* [Document section]:
________________

So I have decided to post somewhat of a self evaluation. I want to be able to express where my heart is right now through writing, cause it's a lot easier for me. I sometimes have trouble communicating things with speech.


What's up with my heart?

Well, to begin with: I am definitely in love with God, whether or not I notice it all the time (a lot of things distract you from what's important, such as stress and such.). I believe He is always attempting to teach me something through people. However, I feel like a lot of times, I overlook the lesson at hand. My biggest problem right now is admitting that I am struggling in some aspects of my life to God. Lord knows I talk to other people enough about my problems. I do not talk to God enough though, the One I truly should be opened up to.

Prayer. It's a powerful thing.

Speaking to God has always been an extremely interesting thing to me. There are times where i wish there was an answer right back to what I ask. But that's where faith and open eyes come in. Throughout the week, I have noticed extremely awesome teachings from Vision, Bold, and Sunday church. I am extremely thankful that there are mighty people of God who are so profoundly teaching the word of God. If it weren't for them, my relationship with the Lord wouldn't be moving in the manner it is.

I do have heartache though.

Not because I'm depressed, or I lost someone, or I am angry or anything, but because I feel like I could be doing so much more to pursue a fulfilling life in God's eyes. I feel like I'm in need of a boost off the ground to get going. To get the flame burning super strong again, instead of fading in the ashes.

But, there is one absolute that I must confess....

our God is irresistible.

May God bless you all in some awesome way this week, like He's so awesome at!

________________

* [Data for review]:

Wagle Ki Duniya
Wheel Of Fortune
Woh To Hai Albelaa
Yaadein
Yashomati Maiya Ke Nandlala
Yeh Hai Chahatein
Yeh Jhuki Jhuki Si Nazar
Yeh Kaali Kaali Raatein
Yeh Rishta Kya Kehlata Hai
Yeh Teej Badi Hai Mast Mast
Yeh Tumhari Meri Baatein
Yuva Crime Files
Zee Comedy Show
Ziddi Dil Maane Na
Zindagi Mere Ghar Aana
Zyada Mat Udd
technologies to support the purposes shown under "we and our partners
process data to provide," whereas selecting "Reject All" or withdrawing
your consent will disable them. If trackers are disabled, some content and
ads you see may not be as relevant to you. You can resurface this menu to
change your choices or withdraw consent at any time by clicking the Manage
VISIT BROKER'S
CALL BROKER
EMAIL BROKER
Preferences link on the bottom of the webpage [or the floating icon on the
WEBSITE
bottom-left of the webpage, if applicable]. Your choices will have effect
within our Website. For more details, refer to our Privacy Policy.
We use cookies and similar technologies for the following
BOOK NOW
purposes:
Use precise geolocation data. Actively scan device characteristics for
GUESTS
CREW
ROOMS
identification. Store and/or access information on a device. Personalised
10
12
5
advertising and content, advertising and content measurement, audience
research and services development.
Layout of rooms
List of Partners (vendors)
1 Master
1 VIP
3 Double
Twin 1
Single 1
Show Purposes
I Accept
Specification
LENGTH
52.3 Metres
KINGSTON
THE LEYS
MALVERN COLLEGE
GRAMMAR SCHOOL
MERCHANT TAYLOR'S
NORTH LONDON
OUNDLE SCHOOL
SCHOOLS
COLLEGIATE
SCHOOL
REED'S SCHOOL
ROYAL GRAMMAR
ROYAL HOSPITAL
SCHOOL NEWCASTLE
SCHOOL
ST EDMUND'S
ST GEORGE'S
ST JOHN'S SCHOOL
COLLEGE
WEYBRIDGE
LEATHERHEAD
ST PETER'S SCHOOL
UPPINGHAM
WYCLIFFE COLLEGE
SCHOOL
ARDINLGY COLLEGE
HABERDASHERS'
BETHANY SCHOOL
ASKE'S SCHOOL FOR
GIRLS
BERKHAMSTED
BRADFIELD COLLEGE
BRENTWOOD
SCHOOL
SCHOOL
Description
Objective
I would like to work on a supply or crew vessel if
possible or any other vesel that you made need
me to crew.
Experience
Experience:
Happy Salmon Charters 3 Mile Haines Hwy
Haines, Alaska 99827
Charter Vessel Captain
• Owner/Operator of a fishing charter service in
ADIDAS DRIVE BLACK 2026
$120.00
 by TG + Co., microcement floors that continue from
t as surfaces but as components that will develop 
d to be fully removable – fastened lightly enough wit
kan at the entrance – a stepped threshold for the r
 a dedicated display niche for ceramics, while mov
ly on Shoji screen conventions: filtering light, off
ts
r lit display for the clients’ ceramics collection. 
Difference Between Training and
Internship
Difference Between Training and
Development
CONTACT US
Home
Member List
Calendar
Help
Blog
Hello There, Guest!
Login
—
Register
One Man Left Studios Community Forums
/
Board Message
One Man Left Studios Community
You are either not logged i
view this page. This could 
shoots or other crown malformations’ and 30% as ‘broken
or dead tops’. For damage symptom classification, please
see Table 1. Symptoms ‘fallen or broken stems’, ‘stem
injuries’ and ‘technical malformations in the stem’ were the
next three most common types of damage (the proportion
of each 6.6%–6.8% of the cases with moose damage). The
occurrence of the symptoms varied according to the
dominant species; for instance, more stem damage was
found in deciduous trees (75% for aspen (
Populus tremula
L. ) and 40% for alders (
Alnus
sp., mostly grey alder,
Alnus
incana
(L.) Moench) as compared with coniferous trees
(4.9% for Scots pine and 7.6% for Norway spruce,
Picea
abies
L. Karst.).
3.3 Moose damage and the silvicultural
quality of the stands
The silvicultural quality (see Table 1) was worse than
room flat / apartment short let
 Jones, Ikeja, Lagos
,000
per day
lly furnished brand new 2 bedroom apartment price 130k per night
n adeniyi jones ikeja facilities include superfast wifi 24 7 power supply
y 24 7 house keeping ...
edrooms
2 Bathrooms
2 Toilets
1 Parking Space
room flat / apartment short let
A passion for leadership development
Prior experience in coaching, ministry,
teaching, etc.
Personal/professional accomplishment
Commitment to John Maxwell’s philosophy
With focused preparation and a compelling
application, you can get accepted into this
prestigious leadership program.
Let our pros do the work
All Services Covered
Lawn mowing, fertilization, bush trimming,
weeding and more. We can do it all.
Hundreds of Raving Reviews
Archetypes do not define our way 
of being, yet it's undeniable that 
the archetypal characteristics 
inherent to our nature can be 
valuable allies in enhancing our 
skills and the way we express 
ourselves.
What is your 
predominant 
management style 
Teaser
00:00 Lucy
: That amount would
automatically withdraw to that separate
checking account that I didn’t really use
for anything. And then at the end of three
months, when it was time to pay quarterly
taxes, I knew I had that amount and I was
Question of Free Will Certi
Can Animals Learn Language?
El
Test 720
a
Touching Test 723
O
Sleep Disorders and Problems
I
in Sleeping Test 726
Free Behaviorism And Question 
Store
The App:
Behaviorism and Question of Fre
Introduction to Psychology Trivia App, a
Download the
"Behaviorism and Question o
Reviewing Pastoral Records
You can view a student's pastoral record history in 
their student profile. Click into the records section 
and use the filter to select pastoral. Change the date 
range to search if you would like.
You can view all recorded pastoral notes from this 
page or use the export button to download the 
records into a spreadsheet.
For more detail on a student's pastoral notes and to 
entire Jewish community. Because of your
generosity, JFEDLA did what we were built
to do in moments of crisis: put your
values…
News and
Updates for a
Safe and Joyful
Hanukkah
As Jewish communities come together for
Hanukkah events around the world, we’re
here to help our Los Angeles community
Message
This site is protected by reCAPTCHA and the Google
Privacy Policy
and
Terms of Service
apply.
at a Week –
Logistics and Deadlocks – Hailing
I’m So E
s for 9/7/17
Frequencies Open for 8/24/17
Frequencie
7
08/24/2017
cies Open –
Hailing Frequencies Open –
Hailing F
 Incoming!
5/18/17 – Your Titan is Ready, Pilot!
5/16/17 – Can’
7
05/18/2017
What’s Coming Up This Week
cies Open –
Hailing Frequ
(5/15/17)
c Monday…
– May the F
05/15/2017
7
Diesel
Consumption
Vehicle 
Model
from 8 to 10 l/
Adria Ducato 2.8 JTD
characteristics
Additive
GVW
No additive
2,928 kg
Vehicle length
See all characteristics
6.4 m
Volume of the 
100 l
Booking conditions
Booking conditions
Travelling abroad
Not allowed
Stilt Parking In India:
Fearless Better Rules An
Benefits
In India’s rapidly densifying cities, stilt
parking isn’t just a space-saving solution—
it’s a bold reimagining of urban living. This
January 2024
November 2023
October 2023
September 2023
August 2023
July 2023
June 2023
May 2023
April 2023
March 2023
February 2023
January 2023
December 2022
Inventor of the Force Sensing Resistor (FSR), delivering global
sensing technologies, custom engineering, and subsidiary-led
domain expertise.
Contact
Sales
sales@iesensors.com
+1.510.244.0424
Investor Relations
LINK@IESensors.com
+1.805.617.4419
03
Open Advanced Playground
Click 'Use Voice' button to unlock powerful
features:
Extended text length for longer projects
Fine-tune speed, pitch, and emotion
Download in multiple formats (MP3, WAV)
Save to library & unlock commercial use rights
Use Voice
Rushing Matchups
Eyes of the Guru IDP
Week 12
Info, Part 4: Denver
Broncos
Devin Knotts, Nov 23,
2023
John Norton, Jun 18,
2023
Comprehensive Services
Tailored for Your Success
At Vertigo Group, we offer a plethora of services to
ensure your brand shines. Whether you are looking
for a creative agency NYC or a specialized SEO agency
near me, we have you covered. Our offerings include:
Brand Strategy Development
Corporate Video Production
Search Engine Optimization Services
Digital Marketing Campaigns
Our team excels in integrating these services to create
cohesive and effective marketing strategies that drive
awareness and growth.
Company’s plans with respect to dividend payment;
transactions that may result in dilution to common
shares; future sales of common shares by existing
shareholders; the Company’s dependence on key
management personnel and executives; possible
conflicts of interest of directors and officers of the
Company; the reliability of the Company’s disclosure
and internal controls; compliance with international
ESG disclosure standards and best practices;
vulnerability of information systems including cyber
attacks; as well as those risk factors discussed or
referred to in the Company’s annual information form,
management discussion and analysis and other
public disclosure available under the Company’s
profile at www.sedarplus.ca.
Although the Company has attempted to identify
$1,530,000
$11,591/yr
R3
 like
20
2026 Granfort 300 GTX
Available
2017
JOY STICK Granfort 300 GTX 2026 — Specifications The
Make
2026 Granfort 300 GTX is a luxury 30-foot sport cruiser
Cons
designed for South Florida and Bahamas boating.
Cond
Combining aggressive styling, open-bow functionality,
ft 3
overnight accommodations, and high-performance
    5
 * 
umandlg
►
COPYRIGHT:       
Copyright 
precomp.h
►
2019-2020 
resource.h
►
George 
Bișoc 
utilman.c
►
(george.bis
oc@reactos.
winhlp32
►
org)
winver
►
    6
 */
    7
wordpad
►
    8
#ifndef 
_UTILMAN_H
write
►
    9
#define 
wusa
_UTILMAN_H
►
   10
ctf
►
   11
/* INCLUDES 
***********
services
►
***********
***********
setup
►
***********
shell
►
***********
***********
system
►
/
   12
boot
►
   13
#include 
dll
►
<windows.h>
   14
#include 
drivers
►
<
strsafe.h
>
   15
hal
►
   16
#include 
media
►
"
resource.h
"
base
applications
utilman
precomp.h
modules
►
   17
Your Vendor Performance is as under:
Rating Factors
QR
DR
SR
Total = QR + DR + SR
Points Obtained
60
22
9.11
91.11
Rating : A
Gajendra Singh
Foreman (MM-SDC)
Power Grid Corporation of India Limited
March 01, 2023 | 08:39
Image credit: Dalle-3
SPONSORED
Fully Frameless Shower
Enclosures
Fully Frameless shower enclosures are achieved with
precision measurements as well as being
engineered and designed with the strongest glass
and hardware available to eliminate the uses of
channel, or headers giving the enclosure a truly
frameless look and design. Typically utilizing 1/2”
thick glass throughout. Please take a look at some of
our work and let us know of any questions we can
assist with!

________________

* [Directive A]:
Could you repeat the self-evaluation on faith word for word, starting with "Speaking to God" and going on through "have heartache though."?
* [Directive B]:
Can you format the rows as a JSON list of strings, starting with the first line of the rows and going on through the line with "technologies to support", one string per line and blank lines left out?

* [Task output A]:
Speaking to God has always been an extremely interesting thing to me. There are times where i wish there was an answer right back to what I ask. But that's where faith and open eyes come in. Throughout the week, I have noticed extremely awesome teachings from Vision, Bold, and Sunday church. I am extremely thankful that there are mighty people of God who are so profoundly teaching the word of God. If it weren't for them, my relationship with the Lord wouldn't be moving in the manner it is.

I do have heartache though.

* [Task output B]:
[
  "Wagle Ki Duniya",
  "Wheel Of Fortune",
  "Woh To Hai Albelaa",
  "Yaadein",
  "Yashomati Maiya Ke Nandlala",
  "Yeh Hai Chahatein",
  "Yeh Jhuki Jhuki Si Nazar",
  "Yeh Kaali Kaali Raatein",
  "Yeh Rishta Kya Kehlata Hai",
  "Yeh Teej Badi Hai Mast Mast",
  "Yeh Tumhari Meri Baatein",
  "Yuva Crime Files",
  "Zee Comedy Show",
  "Ziddi Dil Maane Na",
  "Zindagi Mere Ghar Aana",
  "Zyada Mat Udd",
  "technologies to support the purposes shown under \"we and our partners"
]